I think every church would benefit from giving a seminar on how to dress like a woman of God, the seminar should include pictures of appropriate clothing.  For the women who always complain that they don't want to look frumpy, there is a difference between looking like a frump and looking like a woman of the night.  You can be fashionable and elegant....2 of the ultimate fashion icons (Jackie O. and Audrey Hepburn) epitomized feminine style and elegance.....take a page out of their book.

I have been guilty of the above, but thank God for Jesus.


----------



## LucieLoo12 (Nov 9, 2011)

I agree that we dont walk around in potato sack, but can I can honestly say when i go into the store and pick out something, the last thing on my mind is attracting someone with this. I may get it because I think the design is nice/cute or because its on sale , but I dont go in there with agenda to be "fine" or show my shape..my style of dress is pretty simple...I dont dress with the agenda to "shine" or get lookers....but thats just me..im just saying



Guitarhero said:


> Well, that's what I'm saying...all this making selves up and whatnot...sexy or presentable in a feminine way? Same thing! It's meant to attract - otherwise, folks would go through life in a potato sack.  Where do we draw the line? Is a tank tee sinful? Is one inch of cleavage sinful? Jewelry? The H-ly Spirit (HS???) operating in you might not look the same as that of another person. There's definitely a congruent factor in what it is to be a christian but potato sack is not it.


----------



## LucieLoo12 (Nov 9, 2011)

Yes! You can look nice and be modest.

The scary thing is, its so many defintions of what modest is 


Ive been guilty too, but when God changes you, He allows you to see how it really looks





LoveisYou said:


> I think every church would benefit from giving a seminar on how to dress like a woman of God, the seminar should include pictures of appropriate clothing. For the women who always complain that they don't want to look frumpy, there is a difference between looking like a frump and looking like a woman of the night. You can be fashionable and elegant....2 of the ultimate fashion icons (Jackie O. and Audrey Hepburn) epitomized feminine style and elegance.....take a page out of their book.
> 
> I have been guilty of the above, but thank God for Jesus.


----------



## nathansgirl1908 (Nov 9, 2011)

Alicialynn86 said:


> I dont want a man to notice me becuz of my body, but I want him to notice the Spirit and Christ that lives in me.


 
 Are you genuine with this stuff?  I don't want to be looked at as a piece of meat either so I understand that.  It's just that sometimes y'all are so over-the-top it's not even believable.  I say that with love of course.  

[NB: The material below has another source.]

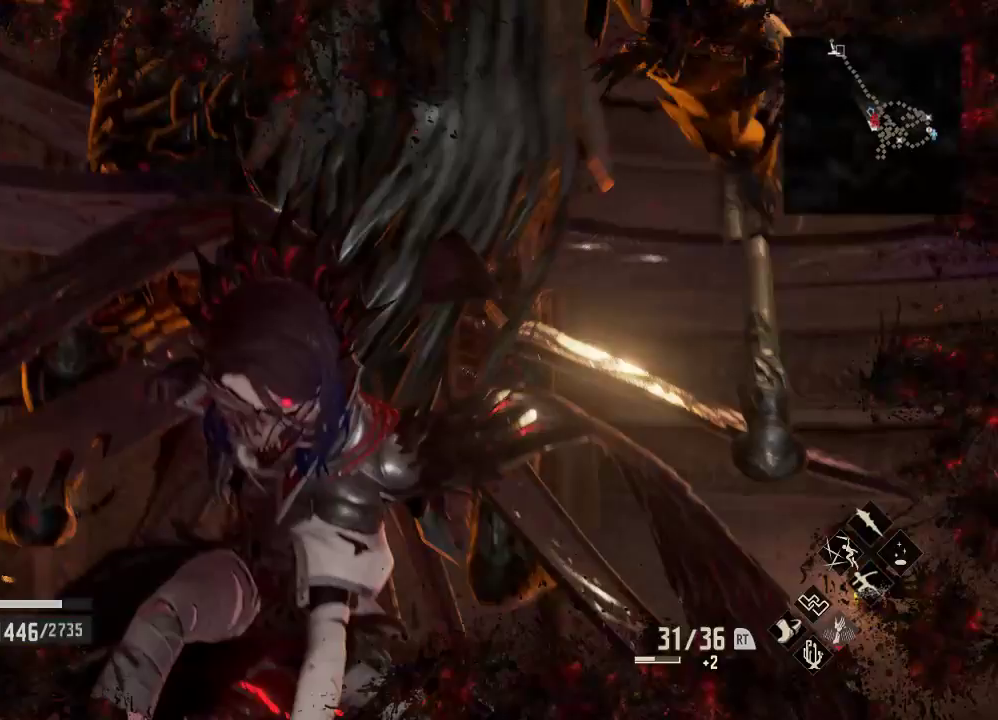
{"buttons": [], "left_stick": "center", "right_stick": "center", "events": [[367, "right_stick", "down"], [467, "right_stick", "center"]]}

I don't like the spelling of "girl" on those shirts.


----------



## Guitarhero (Nov 9, 2011)

Alicialynn86 said:


> Ok to YOU, they are not vulgar. Like Health and Hair said its the point that they associated this with the Church..I see styles like this allll day long but when you stamp Churchgirl on it, that changes the messages.
> 
> And personally, someone who goes to Church does not make them a automatic Christian. Just like if you stand in a garage, it dont make you a car...
> 
> ...




What if a girl wearing such a tee without words was a known christian.  Does it make it better and more acceptable?   She's still associated with being a christian.  It is about culture...cuz in some, the very clothing that most of you are wearing today is not cutting it modest-wise.  How are they secretly judging you?  It's all relative.     You know I pick apart these topics.


----------



## Guitarhero (Nov 9, 2011)

Alicialynn86 said:


> I agree that we dont walk around in potato sack, but can I can honestly say when i go into the store and pick out something, the last thing on my mind is attracting someone with this. I may get it because I think the design is nice/cute or because its on sale , but I dont go in there with agenda to be "fine" or show my shape..my style of dress is pretty simple...I dont dress with the agenda to "shine" or get lookers....but thats just me..im just saying



Ahhhhh, yeah you do...you look at what pleases your eye and how it will make you "presentable and attactive overall."  A sale price is a financial incentive   It's so ingrained in us as humans.  This is why we have the gift of decoration worldwide.  We  love art.  But here ya go 







I kid!!!!


----------



## LucieLoo12 (Nov 9, 2011)

Yes Im very genuine with what I say! I mean every word it..
...

I know it may sound hard to believe, but its really women out there with mindsets like this..



nathansgirl1908 said:


> Are you genuine with this stuff? I don't want to be looked at as a piece of meat either so I understand that. It's just that sometimes y'all are so over-the-top it's not even believable. I say that with love of course.
> 
> I don't like the spelling of "girl" on those shirts.


----------



## LucieLoo12 (Nov 9, 2011)

you make me laugh Guitarhero! You r so fun..

But to look presentable and attractive is 2 different things! lol..




Guitarhero said:


> Ahhhhh, yeah you do...you look at what pleases your eye and how it will make you "presentable and attactive overall."  It's so ingrained in us as humans. This is why we have the gift of decoration worldwide. We love art.


----------



## nathansgirl1908 (Nov 9, 2011)

Alicialynn86 said:


> Yes Im very genuine with what I say! I mean every word it..
> ...
> 
> I know it may sound hard to believe, but its really women out there with mindsets like this..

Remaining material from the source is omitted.